Using R shiny to perform and automate decision-analytic modeling for cost-effectiveness analysis

R/Medicine 2025
Healthcare
Clinical Research
Software Development
Author

R Consortium

Published

June 23, 2025

Leveraging R Shiny for Automated Decision-Analytic Modeling in Cost-Effectiveness Analysis

The landscape of health economic evaluation is increasingly influenced by computational tools, and R is playing a pivotal role in this transformation. Mahip Acharya, an assistant professor at the University of Arkansas for Medical Sciences, has showcased the power of R and R Shiny in automating decision-analytic modeling for cost-effectiveness analysis. This innovative approach provides a flexible and efficient method of evaluating economic outcomes, particularly in the healthcare sector.

Understanding Cost-Effectiveness Analysis

Cost-effectiveness analysis (CEA) is a form of economic evaluation that compares the relative costs and outcomes (effects) of different courses of action. It is commonly used in healthcare to determine the value of interventions, such as medications or surgical procedures, by assessing how much benefit they provide relative to their cost. The benefits are typically measured in terms of life years gained or quality-adjusted life years (QALYs).

In CEA, the incremental cost-effectiveness ratio (ICER) is a crucial metric. It represents the additional cost per additional unit of benefit (e.g., per QALY). Decision-makers often compare the ICER to a willingness-to-pay threshold to determine if an intervention is cost-effective. For instance, in the United States, thresholds can range from $50,000 to $150,000 per QALY.

The Role of Markov Models

Markov models are frequently employed in CEA to simulate the progression of diseases over time. They are particularly useful for modeling chronic conditions where the disease state changes over a long period. In a Markov model, patients transition between different health states at specified probabilities, which can be influenced by interventions.

In his demonstration, Mahip Acharya utilized a Markov model to evaluate the cost-effectiveness of a treatment for hypertension. The model included various health states, such as myocardial infarction, heart failure, stroke, and death. Patients transition between these states based on predefined probabilities, and the model calculates the associated costs and QALYs.

Automating the Process with R Shiny

R Shiny offers an interactive platform for building web applications directly from R. Mahip leveraged Shiny to automate the process of decision-analytic modeling, making it accessible for users without extensive programming expertise. The application allows users to input various parameters, such as transition probabilities, costs, and health utilities, through a user-friendly interface.

Key Features of the Shiny Application

  • Model Structure Visualization: Users can upload a PDF depicting the Markov model structure. The application reads the state names directly from the file, eliminating the need for manual input.

  • Data Input Flexibility: The app accepts multiple data inputs, including transition rates, hazard ratios, treatment costs, and health utilities. These inputs can be adjusted to explore different scenarios.

  • Interactive Output: The application calculates and displays key outputs, such as total costs, total QALYs, and ICERs. Users can adjust the model parameters, such as the discount rate and model cycle length, to see how these changes affect the results.

  • Generalizability and Adaptability: While the current model focuses on hypertension, the framework can be adapted to other chronic conditions by modifying the disease states and transition probabilities.

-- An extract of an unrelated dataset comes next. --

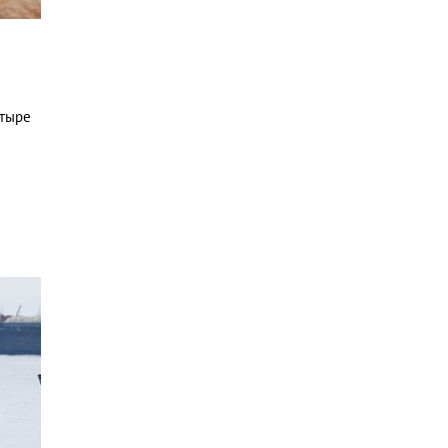
етыре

Challenges and Future Work

While the application serves as a robust proof of concept, Mahip acknowledges several areas for future improvement:

  • Expanding File Format Support: Currently, the model structure must be uploaded as a PDF. Adding support for other image formats like PNG or JPEG would enhance usability.

  • Incorporating Sensitivity Analyses: Implementing deterministic and probabilistic sensitivity analyses would provide deeper insights into the model’s robustness.

  • Enhancing User Inputs: Allowing users to specify different cycle lengths (e.g., annual or monthly) and starting cohorts would increase the model’s flexibility.

  • Supporting Multiple Treatment Groups: The current version of the app supports only one treatment group. Expanding to multiple groups would accommodate more complex analyses.

Conclusion

The integration of R Shiny with decision-analytic modeling marks a significant advancement in the field of health economic evaluation. By automating processes and providing a user-friendly interface, Mahip Acharya’s approach empowers researchers and decision-makers to conduct comprehensive cost-effectiveness analyses with greater efficiency and precision. As the application evolves, it promises to become an invaluable tool in the evaluation of healthcare interventions, ultimately contributing to more informed and cost-effective healthcare decisions.